MicroRNA in multiple myeloma



Rok publikování 2012
Druh Konferenční abstrakty
Fakulta / Pracoviště MU

Lékařská fakulta

Popis MicroRNA (miRNA) are conserved, single-stranded non-coding RNA molecules that affect mRNA stability and influence protein translation. miRNA regulate important processes, such as proliferation, differentiation, apoptosis as well as initiation and progression of tumors. As one of the hot topics of recent years, miRNA have just started to show their whole potential and are being tested in clinical trials as a new treatment strategy (Miravirsen targets miR-122 as the first miRNA-targeted drug for treatment of Hepatitis C). So far, several groups provided detailed analysis of miRNA expression patterns in MM cell lines and in CD138+ primary PCs. Moreover, miRNA have been found outside of cells in body fluids, such as plasma/serum, saliva and urine. Possibly, these extracellular miRNA are involved in cell-cell communication implying that miRNA may convey specific information and may be exported or released from cells in response to various biological stimuli. Multiple myeloma (MM) is the second most common hematooncological disease characterized by malignant proliferation of plasma cells (PC) that accumulate in the bone marrow (BM) and displace normal hematopoiesis.

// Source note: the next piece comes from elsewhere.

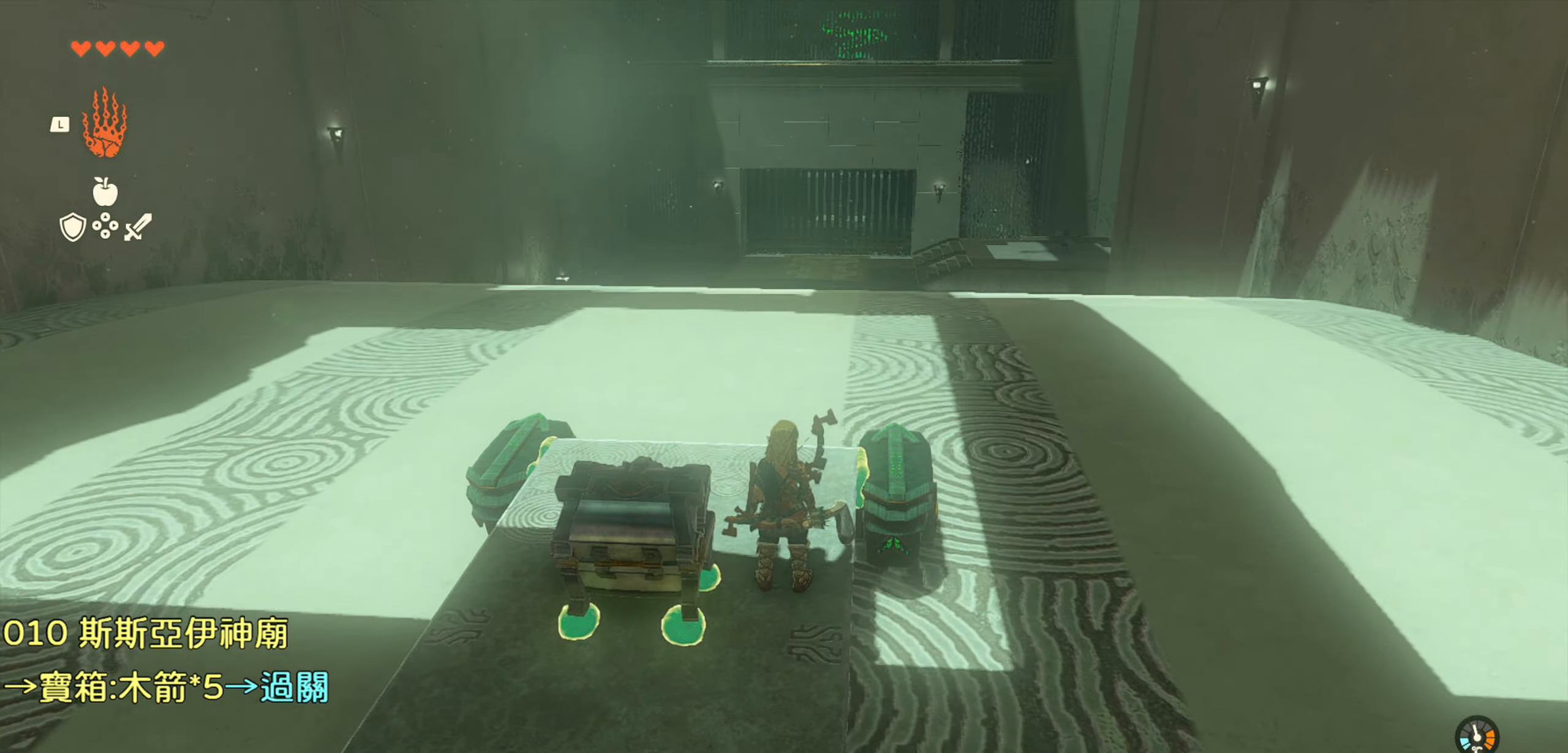
{"buttons": [], "left_stick": "center", "right_stick": "center", "events": []}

Pathogenesis of MM is a continual process that starts from a clone of malignant plasmocytes inducing precancerosis called monoclonal gammopathy of undetermined significance (MGUS). The mechanism of malignant transformation to MM has not been elucidated so far. With the introduction of new drugs (lenalidomide, bortezomib), MM has become curable - at least for some patients. Fairly recently, miRNA became the hot topic of MM research, and their role in the pathogenesis of this disease is being explored.